■ **About this exercise**:
Your reply should be one number, which is how many lines in the listing below contain "middle".

■ **Data to use**:
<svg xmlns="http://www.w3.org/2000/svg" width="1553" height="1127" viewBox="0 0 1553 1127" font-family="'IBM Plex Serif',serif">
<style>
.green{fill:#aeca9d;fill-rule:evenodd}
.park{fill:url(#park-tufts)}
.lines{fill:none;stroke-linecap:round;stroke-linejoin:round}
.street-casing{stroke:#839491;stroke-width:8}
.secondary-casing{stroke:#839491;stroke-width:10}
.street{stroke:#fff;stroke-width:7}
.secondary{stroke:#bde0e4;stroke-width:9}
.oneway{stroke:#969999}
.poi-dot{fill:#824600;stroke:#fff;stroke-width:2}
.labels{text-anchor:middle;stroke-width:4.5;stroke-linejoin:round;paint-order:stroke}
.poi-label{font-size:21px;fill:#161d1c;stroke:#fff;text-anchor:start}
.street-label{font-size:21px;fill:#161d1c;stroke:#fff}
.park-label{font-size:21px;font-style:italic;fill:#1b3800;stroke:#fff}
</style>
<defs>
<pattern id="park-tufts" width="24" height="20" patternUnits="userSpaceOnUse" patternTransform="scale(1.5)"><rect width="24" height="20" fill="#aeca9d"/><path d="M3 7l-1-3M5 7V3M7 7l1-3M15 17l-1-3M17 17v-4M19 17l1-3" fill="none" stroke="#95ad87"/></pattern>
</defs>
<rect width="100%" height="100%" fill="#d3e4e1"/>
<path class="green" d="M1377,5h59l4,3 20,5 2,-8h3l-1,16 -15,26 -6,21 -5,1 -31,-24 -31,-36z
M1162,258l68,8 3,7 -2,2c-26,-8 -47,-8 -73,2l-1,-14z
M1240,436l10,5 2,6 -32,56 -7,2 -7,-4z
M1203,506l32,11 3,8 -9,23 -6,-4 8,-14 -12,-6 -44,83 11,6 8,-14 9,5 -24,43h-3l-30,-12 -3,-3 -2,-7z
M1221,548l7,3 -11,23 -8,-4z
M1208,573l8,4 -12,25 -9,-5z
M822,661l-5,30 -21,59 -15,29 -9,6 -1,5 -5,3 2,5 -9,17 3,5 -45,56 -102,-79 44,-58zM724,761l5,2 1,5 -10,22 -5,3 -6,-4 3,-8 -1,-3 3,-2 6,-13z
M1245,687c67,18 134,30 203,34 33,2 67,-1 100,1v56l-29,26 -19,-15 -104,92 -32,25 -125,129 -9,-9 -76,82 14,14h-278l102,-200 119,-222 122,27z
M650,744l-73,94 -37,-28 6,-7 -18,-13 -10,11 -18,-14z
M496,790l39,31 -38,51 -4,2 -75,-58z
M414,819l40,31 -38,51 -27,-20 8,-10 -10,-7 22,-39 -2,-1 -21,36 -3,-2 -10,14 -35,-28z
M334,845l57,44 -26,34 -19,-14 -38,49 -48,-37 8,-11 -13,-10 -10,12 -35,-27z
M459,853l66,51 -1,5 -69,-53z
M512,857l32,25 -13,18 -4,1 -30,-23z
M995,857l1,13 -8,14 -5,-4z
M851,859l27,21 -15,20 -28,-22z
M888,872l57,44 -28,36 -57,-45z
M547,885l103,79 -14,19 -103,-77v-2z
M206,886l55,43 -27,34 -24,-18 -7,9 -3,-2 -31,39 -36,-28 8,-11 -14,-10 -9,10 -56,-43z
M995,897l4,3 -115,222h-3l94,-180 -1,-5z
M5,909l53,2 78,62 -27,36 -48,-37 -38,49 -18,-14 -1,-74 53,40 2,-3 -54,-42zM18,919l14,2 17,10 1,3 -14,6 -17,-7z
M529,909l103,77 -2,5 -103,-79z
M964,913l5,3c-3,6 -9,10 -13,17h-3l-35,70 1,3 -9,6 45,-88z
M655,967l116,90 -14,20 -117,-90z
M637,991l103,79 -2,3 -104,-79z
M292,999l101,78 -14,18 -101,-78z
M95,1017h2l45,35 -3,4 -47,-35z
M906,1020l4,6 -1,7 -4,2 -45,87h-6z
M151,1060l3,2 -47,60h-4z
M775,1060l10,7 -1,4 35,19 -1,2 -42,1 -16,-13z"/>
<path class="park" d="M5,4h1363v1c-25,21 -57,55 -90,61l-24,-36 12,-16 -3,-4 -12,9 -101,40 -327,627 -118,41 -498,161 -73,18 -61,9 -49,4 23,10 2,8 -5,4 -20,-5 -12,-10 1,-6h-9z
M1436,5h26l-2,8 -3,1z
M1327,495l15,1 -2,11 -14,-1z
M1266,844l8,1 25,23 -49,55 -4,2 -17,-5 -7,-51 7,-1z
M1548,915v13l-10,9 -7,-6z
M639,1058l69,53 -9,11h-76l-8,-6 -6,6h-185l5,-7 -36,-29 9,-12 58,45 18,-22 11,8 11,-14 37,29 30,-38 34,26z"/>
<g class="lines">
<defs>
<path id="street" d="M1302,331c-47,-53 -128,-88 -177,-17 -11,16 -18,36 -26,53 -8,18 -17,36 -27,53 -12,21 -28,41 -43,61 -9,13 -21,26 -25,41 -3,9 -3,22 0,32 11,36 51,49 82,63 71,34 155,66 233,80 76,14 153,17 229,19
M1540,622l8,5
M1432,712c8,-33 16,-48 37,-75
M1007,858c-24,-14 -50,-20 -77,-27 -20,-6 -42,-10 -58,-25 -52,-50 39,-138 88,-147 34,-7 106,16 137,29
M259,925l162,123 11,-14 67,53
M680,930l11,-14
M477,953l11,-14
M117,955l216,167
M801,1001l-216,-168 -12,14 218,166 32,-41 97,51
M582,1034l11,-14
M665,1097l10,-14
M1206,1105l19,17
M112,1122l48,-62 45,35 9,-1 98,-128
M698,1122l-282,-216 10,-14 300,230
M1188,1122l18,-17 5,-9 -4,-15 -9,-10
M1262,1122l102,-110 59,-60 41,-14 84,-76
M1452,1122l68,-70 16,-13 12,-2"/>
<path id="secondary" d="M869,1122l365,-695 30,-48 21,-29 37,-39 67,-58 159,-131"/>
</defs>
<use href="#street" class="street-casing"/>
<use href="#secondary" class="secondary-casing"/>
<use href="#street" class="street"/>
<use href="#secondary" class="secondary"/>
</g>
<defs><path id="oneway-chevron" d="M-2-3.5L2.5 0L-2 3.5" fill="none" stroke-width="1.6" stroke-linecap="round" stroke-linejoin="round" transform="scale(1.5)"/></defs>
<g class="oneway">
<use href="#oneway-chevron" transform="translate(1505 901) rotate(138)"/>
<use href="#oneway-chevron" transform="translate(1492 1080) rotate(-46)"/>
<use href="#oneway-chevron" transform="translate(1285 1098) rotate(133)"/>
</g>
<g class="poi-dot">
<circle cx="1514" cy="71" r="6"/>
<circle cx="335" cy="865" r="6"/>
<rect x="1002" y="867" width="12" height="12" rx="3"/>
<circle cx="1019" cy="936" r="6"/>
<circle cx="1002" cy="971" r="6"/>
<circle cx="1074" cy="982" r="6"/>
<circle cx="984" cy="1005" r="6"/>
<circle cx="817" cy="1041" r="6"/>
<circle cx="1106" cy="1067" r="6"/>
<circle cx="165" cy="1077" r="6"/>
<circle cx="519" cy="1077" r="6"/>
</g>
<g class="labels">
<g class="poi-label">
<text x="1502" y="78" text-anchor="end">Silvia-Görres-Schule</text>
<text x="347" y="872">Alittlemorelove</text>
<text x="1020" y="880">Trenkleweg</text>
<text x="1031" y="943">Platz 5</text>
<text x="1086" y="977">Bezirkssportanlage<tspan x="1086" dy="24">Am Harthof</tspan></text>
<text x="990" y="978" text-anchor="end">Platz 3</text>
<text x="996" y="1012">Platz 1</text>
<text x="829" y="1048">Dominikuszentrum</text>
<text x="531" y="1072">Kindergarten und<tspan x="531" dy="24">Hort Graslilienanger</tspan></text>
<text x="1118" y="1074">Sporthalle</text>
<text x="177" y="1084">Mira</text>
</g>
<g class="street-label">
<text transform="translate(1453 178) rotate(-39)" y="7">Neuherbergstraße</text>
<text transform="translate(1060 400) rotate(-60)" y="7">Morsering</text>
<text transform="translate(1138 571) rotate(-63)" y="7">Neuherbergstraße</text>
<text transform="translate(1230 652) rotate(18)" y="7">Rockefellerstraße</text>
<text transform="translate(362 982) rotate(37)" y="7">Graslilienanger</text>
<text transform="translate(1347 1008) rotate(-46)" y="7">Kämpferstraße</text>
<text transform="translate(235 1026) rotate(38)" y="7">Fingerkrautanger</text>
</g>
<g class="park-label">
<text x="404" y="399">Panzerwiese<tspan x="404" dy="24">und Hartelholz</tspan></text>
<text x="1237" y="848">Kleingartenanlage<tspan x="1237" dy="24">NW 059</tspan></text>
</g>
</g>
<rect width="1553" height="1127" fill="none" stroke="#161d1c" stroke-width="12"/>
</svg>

...

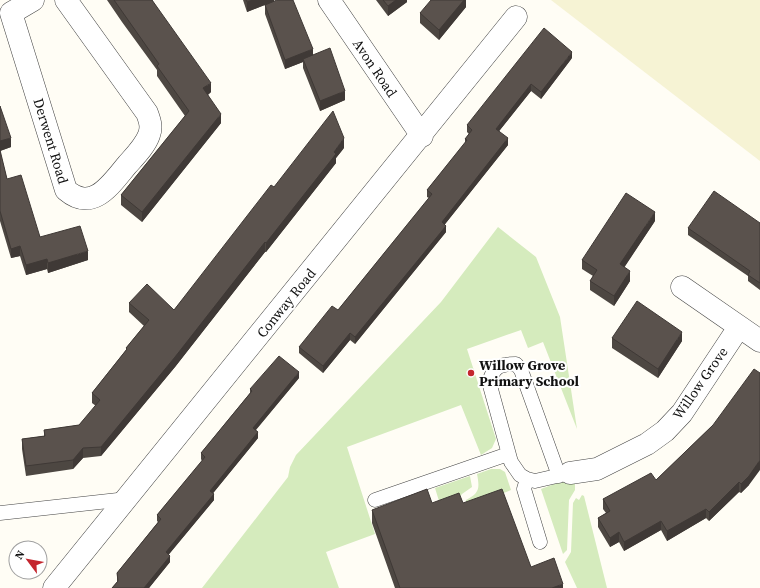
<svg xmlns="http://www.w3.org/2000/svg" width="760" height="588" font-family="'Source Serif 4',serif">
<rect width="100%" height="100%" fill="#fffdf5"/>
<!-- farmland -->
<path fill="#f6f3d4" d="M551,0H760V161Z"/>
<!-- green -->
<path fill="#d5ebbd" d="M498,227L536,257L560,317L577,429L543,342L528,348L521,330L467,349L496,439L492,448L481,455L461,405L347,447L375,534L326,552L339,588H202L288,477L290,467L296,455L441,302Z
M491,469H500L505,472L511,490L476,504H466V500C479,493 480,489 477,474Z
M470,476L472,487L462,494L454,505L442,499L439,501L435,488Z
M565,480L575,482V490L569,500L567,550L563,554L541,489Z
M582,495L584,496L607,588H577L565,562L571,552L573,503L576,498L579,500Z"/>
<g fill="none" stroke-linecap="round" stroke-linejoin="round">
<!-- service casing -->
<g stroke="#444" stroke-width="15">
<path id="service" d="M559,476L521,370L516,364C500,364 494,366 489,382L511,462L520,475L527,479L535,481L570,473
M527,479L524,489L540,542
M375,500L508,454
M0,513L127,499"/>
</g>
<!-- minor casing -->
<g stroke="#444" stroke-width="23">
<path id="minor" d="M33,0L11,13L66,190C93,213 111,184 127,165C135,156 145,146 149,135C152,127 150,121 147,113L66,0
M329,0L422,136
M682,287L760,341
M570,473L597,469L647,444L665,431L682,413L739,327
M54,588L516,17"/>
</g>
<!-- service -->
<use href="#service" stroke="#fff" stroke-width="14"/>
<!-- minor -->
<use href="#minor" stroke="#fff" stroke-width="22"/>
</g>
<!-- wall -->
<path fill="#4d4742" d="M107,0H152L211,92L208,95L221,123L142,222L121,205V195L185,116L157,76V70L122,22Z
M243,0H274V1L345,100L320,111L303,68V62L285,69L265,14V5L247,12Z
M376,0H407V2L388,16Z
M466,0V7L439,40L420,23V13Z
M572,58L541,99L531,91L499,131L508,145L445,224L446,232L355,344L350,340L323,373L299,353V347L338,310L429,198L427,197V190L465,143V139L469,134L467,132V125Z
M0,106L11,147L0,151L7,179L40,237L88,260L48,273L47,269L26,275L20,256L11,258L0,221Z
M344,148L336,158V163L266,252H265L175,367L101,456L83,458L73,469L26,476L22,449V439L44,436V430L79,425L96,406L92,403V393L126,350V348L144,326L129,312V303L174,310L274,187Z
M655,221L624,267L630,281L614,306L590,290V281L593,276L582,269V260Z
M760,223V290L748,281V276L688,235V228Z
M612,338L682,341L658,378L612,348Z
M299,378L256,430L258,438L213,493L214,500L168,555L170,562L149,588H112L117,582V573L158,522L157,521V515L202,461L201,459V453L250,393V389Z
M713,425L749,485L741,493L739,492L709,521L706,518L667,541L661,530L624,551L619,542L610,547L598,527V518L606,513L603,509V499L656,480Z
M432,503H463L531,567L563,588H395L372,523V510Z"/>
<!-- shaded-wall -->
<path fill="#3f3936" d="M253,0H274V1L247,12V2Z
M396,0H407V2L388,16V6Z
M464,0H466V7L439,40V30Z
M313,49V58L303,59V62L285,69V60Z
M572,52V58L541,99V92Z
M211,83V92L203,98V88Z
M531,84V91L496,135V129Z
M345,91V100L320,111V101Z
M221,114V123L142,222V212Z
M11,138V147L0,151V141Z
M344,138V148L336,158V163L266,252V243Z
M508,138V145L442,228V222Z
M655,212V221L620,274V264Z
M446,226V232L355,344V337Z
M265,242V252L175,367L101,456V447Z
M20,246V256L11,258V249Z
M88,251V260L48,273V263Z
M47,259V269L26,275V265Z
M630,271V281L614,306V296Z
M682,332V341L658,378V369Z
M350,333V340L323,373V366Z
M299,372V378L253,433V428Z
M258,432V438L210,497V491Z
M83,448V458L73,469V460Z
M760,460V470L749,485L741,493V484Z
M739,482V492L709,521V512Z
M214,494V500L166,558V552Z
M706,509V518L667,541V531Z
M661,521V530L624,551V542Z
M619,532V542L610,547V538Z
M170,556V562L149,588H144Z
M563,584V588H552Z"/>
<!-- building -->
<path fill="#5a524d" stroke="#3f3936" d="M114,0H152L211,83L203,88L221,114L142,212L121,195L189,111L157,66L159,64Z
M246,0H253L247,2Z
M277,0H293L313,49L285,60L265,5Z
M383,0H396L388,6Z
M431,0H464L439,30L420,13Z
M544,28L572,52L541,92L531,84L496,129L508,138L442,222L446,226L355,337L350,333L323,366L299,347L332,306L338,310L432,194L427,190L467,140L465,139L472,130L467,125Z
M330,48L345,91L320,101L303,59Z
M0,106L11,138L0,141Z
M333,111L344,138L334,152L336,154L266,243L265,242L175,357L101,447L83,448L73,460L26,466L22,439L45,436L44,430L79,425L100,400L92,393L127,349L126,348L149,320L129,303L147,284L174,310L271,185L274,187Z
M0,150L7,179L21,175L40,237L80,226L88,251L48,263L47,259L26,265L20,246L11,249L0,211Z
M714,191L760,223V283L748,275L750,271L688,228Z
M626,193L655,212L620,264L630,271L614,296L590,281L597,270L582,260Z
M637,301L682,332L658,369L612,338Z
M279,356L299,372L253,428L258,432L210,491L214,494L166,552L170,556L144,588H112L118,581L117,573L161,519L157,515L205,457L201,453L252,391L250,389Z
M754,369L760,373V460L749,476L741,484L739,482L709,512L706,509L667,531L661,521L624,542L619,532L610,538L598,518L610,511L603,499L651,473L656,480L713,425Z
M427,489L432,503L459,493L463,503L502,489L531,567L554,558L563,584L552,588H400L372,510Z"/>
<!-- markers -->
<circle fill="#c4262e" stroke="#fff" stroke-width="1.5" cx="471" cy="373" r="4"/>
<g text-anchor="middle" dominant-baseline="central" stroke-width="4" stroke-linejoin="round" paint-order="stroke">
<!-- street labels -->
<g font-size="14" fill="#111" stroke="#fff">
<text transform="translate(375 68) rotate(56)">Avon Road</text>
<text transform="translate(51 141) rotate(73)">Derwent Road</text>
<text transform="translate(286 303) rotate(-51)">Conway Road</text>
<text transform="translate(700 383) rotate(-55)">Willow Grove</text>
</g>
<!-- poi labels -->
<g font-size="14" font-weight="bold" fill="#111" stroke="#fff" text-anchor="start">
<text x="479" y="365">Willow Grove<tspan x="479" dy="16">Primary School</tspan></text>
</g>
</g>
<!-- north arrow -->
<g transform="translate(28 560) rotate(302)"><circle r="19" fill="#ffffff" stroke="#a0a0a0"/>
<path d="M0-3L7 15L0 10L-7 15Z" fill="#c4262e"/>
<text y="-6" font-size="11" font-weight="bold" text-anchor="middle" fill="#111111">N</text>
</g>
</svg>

■ **Solution to this problem**:
3